▶ [Available records]:
********
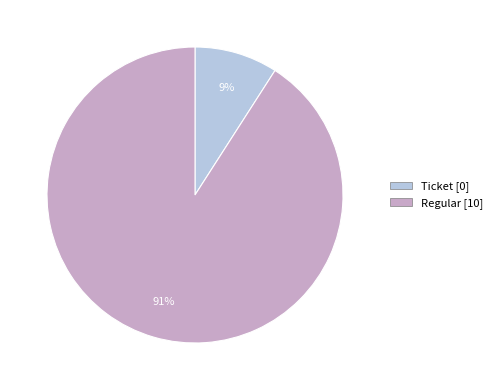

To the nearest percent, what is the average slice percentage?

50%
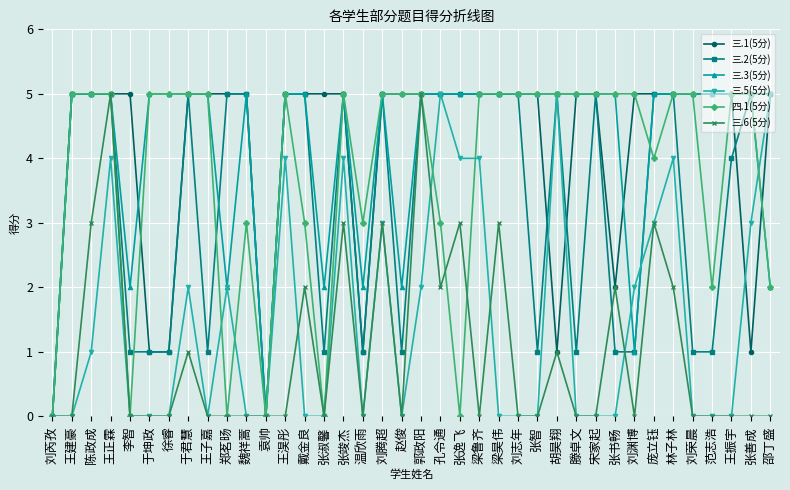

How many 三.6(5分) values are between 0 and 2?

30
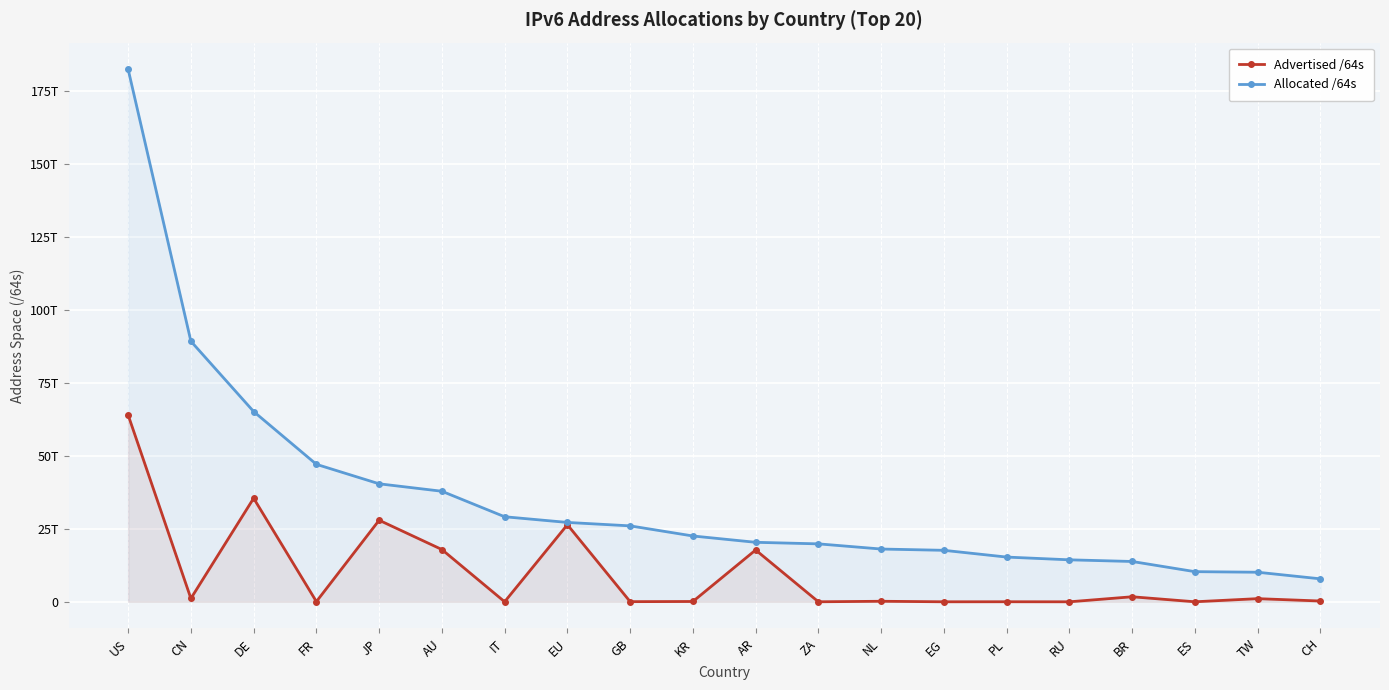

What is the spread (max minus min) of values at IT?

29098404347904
********
▶ [Task description]: Please rewrite all of the data above, swapping "values" for "numbers" wherever it occurs and leaving everything else the same. Omit the pictures from your version.

▶ [Solution to this task]:
To the nearest percent, what is the average slice percentage?

50%

How many 三.6(5分) numbers are between 0 and 2?

30

What is the spread (max minus min) of numbers at IT?

29098404347904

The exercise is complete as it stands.